Twitter’s pending implosion

By R. S. Doiel, 2022-11-11

It looks like Twitter continues to implode as layoffs and resignations continue. If bankers, investors and lenders call in the loans bankruptcy appears to be possible. So what’s next?

The problem

Twitter has been troubled for some time. The advertising model corrodes content. Twitter is effectively a massive RSS-like distribution system. It has stagnated as the APIs became more restrictive. The Advertising Business Model via Ad-tech encourages decay regardless of system. Non-Twitter examples include commercial search engines (e.g. Google, Bing et el). Their usefulness usefulness declines over time. I believe this due to the increase in “noise” in the signal. The “noise” is driven be business models. That usually boils down to content who’s function is to attract your attention so it can be sold for money. A corollary is fear based journalism. That has even caught the attention of a Pope. Not fun.

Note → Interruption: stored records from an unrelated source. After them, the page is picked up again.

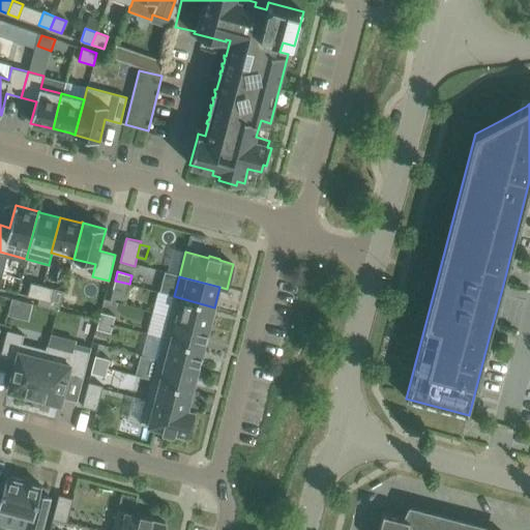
[(115,281),(113,289),(127,292),(129,284),(115,281)]
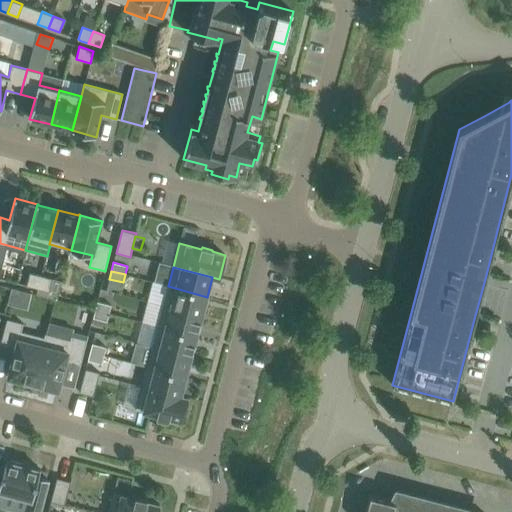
[(37,288),(41,276),(30,273),(26,286),(37,288)]
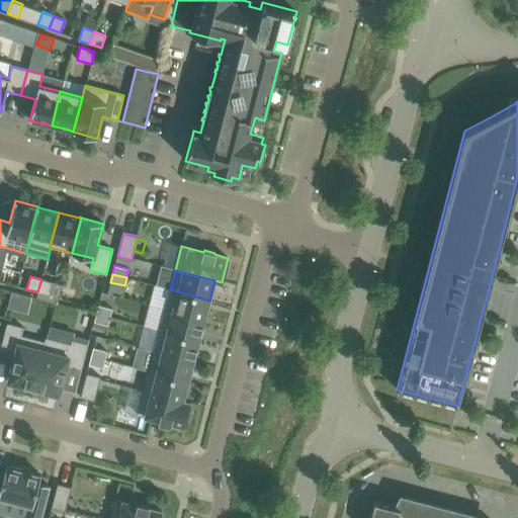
[(58,304),(63,284),(41,279),(37,291),(36,298),(58,304)]
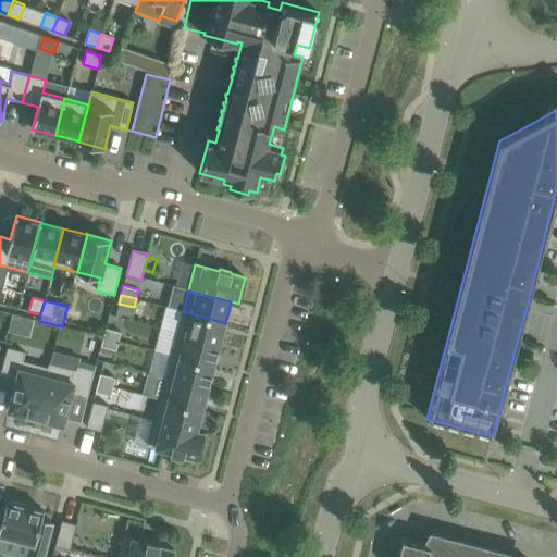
[(183,311),(177,333),(219,344),(225,323),(183,311)]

I suspect business models don’t encourage great content. Business models are generally designed to turn a profit. They tend to get refined and tuned to that purpose. The evolution of Twitter and Google’s search engine would make good case studies in that regard.

A small hope

I don’t know what is next but I know what I find interesting. I’ve looked at Mastodon a number of times. It’s not going away but the W3C activity pub spec is horribly complex. Complexity slows adoption. It reminds me of SGML. Conceptually interesting but in practice was too heavy. It did form inspiration for HTML though, and that has proven successful. What gives me hope is that Mastodon has survived. I think casting a wide net is interesting. The wider net is something I’ve heard called the “small web”.

The small web

For a number of years there has been a slowly growing “small web” movement. I think it is relatively new term, I didn’t find it in Wikipedia when I looked today. As I see it the “small web” has been driven by a number of things. It is not a homogeneous movement but rather a collection of various efforts and communities. I think it likely to continue to evolve. At times evolve rapidly. Perhaps it will coalesce at some point. Here’s what appears to me to be the common motivations as of 2022-11-11.

The “small web” is a term I’ve seen pop up in Gopherspace, among people who promote Gemini, Micro blogging and in the Public Access Unix communities.”small web” as a term does not return useful results in the commercial search engines I’ve checked. Elements seem to be part of DWeb which Mozilla is championing. Curiously in spite of the hype and marketing I don’t see “small web” in web 3.0. I think blockchain has proven environmentally dangerous and tends to compile down to various forms of grift.

Small web

What does “small web” mean to me? I think it means

I think the “small web” already exists. Examples include readable personal websites hosted as “static pages” via GitHub and S3 buckets are a good examples of prior art in a “small web”. Gopherspace is a good example of the “small web”. I think the various tilde communities hosted on Public Access Unix are examples. Even the venerable “bloggosphere” of Wordpress and the newer Micro.blog is evidence that the “small web” already is hear. Dave Winer’s Feedland is a good example of innovation in the “small web” happen today. Yarn.social built on twtxt file format is very promising. I would argue right now the “small web” is the internet that already exists outside the walled gardens of Google, Meta/Facebook, Twitter, TikTok, Pinterest, Slack, Trello, Discord, etc.

I think it is significant that the “small web” existed before the Pandemic. It continued to thrive during it. It is likely to evolve beyond it. The pending shift has already happening as it is already populated by “early adopters” and appears to be growing into larger community participation. For the “main stream” it is waiting to be “discovered” or perhaps “re-discovered” depending on your point of view.

How do you participate?

You may already be participating in the “small web”. Do you blog? Do your read feeds? Do you use a non-soloed social media platform like Mastodon? Do you use Gopher? The “small web” is defined by choice and is characterized by simplicity. It is a general term. You’re the navigator not an algorithm tuned to tune someone a profit. If you are not sure where to start you can join a communities like sdf.org and get started there. You can explore Gopherspace via a WWW proxy. You can create a static website and host a twtxt file on GitHub or a Yarn Pod. You can create a site via Micro.blog or Feedland. You can blog. You can read RSS feeds or read twtxt feed with twtxt, twet or yarn.social. You participate by stepping outside the walled gardens and seeing the larger “Internet”.

I think the important thing is to realize the alternatives are already here, you don’t need to wait for invention, invitation or permission. You can move beyond the silos today. You don’t need to have your attention captured then bought and sold. It’s not so much a matter of “giving up” a silo but rather stepping outside one and breathing some fresh air.